1
votes

I'm trying to do a script to upload files to Google Cloud Storage. I've noticed that there are two ways for doing this:

a) Using gsutil and calling it from python with subprocess b) Using from google.cloud import storage with the "native" methods.

What are the advantages/disadvantages of each method? the (a) method seems to be easier, but I don't know if there is any disadvantage compared to the b) method.

Thanks!

Example of (a)

filename='myfile.csv'
gs_bucket='my/bucket'
parallel_threshold='150M' # minimum size for parallel upload; 0 to disable

subprocess.check_call([
  'gsutil',
  '-o', 'GSUtil:parallel_composite_upload_threshold=%s' % (parallel_threshold,),
  'cp', filename, 'gs://%s/%s' % (gs_bucket, filename)
])

Example of (b)

from google.cloud import storage
def upload_blob(bucket_name, source_file_name, destination_blob_name):
    """Uploads a file to the bucket."""
    # bucket_name = "your-bucket-name"
    # source_file_name = "local/path/to/file"
    # destination_blob_name = "storage-object-name"

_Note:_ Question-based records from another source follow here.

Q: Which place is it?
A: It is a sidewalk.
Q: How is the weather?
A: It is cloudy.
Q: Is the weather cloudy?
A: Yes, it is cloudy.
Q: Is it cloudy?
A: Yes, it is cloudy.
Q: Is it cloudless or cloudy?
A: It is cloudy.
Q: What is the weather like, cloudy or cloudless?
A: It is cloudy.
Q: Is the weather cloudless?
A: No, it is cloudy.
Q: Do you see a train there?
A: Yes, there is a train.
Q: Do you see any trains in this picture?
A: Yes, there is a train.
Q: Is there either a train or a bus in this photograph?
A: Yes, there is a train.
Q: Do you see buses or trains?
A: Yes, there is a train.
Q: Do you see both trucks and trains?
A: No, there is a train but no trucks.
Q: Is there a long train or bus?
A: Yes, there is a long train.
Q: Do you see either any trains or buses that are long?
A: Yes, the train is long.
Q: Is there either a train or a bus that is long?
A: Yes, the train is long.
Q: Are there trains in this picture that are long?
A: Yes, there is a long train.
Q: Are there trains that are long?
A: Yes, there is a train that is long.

    storage_client = storage.Client()
    bucket = storage_client.bucket(bucket_name)
    blob = bucket.blob(destination_blob_name)

    blob.upload_from_filename(source_file_name)

    print(
        "File {} uploaded to {}.".format(
            source_file_name, destination_blob_name
        )
    )
1

1 Answers

2
votes

The bottom line is that you should just pick the method that best suits your preferences. If it works for you either way, then it's a matter of preference.

However, if you intend to run this code anywhere except for a machine that has gsutil correctly installed and configured, you will have problems. It becomes an external dependency, and you might not enjoy trying to set that up anywhere other than where it already works.

If you want to have an easier time moving this code around, the client library is more predictable and should run anywhere there is an internet connection, assuming you have service account credentials available to your code to initialize the SDK.